Argilla by David Almond

Argilla by David Almond

autore:David Almond [Almond, David]
La lingua: ita
Format: epub
editore: Salani Editore
pubblicato: 2013-04-28T22:00:00+00:00


28

«Tanto ti scarica» mi disse Frances.

Mi era venuta incontro nel corridoio. Eravamo diretti alla lezione di Prat. Era l’ultima ora del venerdì.

«Chi?»

«Marilyn Monroe. Tu chi pensi? Ci hai viste, vero?»

Feci spallucce.

«Ci hai viste e hai fatto finta di niente» proseguì. «Perché dovrebbe volere uno che la ignora e che se ne va in giro trasognato tutto il giorno?»

«Boh».

«Boh. Questo dice tutto».

Mi pugnalò con il dito nelle costole.

«Ma che ti prende? Non lo vedi quanto è deliziosa? Cos’è che ti frulla in quella stupida zucca?»

Stavo per dire boh, ma mi frenai.

Mi schioccò le dita davanti alla faccia.

«Ehilà!» esclamò. «Ehilà. C’è nessuno?»

Scrollai le spalle.

Lei scosse la testa.

«D’accordo» continuò. «Oggi glielo dico. Scaricalo, le dirò».

«E diglielo!»

«Lei lo farà. Sei solo una perdita di tempo».

Si allontanò in tutta fretta. Maria era già in classe. Quando arrivai, Frances le stava bisbigliando qualcosa nell’orecchio, e gesticolava. Si misero tutte e due a ridacchiare. Mi guardarono dritto in faccia, poi si girarono, fecero una smorfia e risero sguaiatamente. Mi sedetti accanto a Geordie. Lui allontanò la sedia.
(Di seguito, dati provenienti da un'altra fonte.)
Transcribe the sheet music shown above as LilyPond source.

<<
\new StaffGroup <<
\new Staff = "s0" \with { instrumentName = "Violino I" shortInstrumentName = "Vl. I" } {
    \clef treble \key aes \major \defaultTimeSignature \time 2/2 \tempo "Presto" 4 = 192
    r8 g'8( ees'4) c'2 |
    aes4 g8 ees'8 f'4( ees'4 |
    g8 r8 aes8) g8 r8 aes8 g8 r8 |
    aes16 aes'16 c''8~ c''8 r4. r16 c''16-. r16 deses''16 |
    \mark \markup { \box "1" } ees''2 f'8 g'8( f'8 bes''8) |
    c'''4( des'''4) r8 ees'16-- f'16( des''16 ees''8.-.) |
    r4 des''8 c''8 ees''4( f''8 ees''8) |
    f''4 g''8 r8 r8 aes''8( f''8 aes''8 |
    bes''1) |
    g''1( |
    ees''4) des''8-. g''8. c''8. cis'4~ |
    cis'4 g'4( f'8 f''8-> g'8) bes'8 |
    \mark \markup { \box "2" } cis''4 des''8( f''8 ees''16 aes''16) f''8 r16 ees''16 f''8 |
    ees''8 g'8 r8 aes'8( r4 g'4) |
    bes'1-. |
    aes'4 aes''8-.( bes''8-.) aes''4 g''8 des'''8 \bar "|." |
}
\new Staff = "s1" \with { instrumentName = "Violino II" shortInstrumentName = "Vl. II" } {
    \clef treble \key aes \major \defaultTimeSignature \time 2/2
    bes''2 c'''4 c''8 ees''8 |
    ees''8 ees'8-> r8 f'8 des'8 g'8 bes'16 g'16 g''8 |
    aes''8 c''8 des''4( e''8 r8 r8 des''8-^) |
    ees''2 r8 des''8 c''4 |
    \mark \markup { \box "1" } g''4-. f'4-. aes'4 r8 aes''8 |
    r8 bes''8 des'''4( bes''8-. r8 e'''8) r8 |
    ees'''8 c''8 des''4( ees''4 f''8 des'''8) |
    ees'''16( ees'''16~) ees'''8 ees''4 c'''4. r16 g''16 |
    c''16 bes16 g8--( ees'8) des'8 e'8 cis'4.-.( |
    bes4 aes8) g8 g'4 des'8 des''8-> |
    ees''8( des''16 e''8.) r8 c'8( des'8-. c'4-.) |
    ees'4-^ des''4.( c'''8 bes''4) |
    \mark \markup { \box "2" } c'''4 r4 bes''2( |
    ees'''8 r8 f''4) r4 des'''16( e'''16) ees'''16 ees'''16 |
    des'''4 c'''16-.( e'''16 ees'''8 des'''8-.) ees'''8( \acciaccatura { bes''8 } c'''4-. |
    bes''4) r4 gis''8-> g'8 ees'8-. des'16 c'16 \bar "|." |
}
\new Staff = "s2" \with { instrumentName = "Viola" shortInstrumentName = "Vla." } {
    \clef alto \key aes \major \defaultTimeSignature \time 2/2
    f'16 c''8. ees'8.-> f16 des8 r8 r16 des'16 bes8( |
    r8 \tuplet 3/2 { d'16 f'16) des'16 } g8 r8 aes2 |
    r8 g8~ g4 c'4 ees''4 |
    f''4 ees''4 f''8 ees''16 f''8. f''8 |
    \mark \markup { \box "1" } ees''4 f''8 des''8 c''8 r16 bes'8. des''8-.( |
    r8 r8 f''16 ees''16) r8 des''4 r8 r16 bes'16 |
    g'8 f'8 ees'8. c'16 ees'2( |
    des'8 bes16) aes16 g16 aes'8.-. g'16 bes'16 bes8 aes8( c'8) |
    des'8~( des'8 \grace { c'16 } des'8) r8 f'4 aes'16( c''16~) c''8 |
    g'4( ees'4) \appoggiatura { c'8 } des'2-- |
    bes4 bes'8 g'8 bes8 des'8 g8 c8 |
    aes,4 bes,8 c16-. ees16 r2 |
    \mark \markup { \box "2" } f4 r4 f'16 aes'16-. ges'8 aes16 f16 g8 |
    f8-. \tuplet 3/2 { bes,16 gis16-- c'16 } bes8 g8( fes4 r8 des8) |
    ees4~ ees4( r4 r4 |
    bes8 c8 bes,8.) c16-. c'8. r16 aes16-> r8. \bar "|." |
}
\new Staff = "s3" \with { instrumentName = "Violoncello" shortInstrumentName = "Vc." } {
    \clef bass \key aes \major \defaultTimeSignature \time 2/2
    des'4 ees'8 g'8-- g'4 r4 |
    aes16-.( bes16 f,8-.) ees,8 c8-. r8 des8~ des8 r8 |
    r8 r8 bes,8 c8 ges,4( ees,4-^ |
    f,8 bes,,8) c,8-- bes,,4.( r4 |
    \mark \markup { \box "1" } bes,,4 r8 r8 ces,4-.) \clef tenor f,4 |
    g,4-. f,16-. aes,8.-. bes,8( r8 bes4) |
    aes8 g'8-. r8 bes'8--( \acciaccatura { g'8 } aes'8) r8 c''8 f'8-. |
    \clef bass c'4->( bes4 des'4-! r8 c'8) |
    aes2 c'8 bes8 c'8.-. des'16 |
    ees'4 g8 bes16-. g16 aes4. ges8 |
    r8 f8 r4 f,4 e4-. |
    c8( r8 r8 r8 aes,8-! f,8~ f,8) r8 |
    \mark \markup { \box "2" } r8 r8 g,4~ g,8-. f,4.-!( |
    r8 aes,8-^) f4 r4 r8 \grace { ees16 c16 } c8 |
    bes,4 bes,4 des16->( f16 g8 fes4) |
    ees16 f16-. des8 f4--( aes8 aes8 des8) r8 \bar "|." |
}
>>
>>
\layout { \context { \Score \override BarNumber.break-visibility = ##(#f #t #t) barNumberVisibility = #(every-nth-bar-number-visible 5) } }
«State buoni!» ci esortò Prat.

Guardò alcuni appunti.

«Dove ero rimasto?» chiese.

«All’inferno» sibilò Geordie.

«Aha!» esclamò Prat. «L’argilla!»

Sollevò una pallina d’argilla tra le dita.

«La cosa più semplice di tutte» disse. «Un grumo di fango. Roba morbida, melmosa, viscida, scivolosa, informe. Non potrebbe essere che ci sentiamo attratti perché ci ricorda noi stessi, la sporcizia e l’informità umana?»

Si interruppe. Gettò un’occhiata circolare nell’aula.

«Sporcizia» ripeté. «È così? Possiamo usare una simile parola per riferirci a noi stessi?»

Nessuno rispose.

Frances volse lo sguardo verso di me e annuì.

«Tu dici di sì?» chiese Prat.

«Oh, certamente, professore» rispose Frances.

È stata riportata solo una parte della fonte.